Under your proposal, this'll log 1, 2, 3, 3, 3. In the current proposal (as intended, at least), it'll log 1, 1, 1, 3, 3.

ljharb commented 2 years ago

@tabatkins yes, that's right - but that seems correct to me, since code is read top down and left right, to have bindings become available lexicographically after they're created (especially since shadowing is already left-to-right, so reordering the patterns already changes what bindings show up in guards/RHS)

tabatkins commented 2 years ago

That seems weird to me personally, but I won't fight it if y'all think it's important.

mpcsh commented 2 years ago

I don't have strong feelings here because it's largely an edge case. Personally, if I was a dev approaching this feature without having designed it, I would expect the top-to-bottom, left-to-right logic, but I wouldn't necessarily be shocked if it didn't work like that

theScottyJam commented 2 years ago

Overall, I have a similar sentiment to @mpcsh. I would naturally expect top-to-bottom, left-to-right, similar to how it behaves in destructuring:

> { x, y = x } = { x: 2 }
> y
2

The bindings are introduced as the destructuring-syntax is read from left-to-right, letting you use those bindings in later parts of that syntax construct.

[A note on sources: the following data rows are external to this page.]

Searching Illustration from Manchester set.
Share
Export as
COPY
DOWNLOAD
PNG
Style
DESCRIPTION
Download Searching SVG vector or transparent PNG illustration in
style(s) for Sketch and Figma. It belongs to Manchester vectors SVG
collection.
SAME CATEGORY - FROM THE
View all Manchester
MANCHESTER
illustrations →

However, the fact that we chose to use ${} for the pin syntax does throw my mental model off a bit. I could see an argument for having all of the value being interpolated via ${} to execute, before the pattern it gets interpolated into to execute.

ljharb commented 2 years ago

cc @Jack-Works @codehag @DanielRosenwasser @rkirsling what are yalls thoughts here?

If nobody objects, I'd prefer we go with "template literals see bindings introduced lexically before them", but we can wait for the next champion call if it needs further discussion.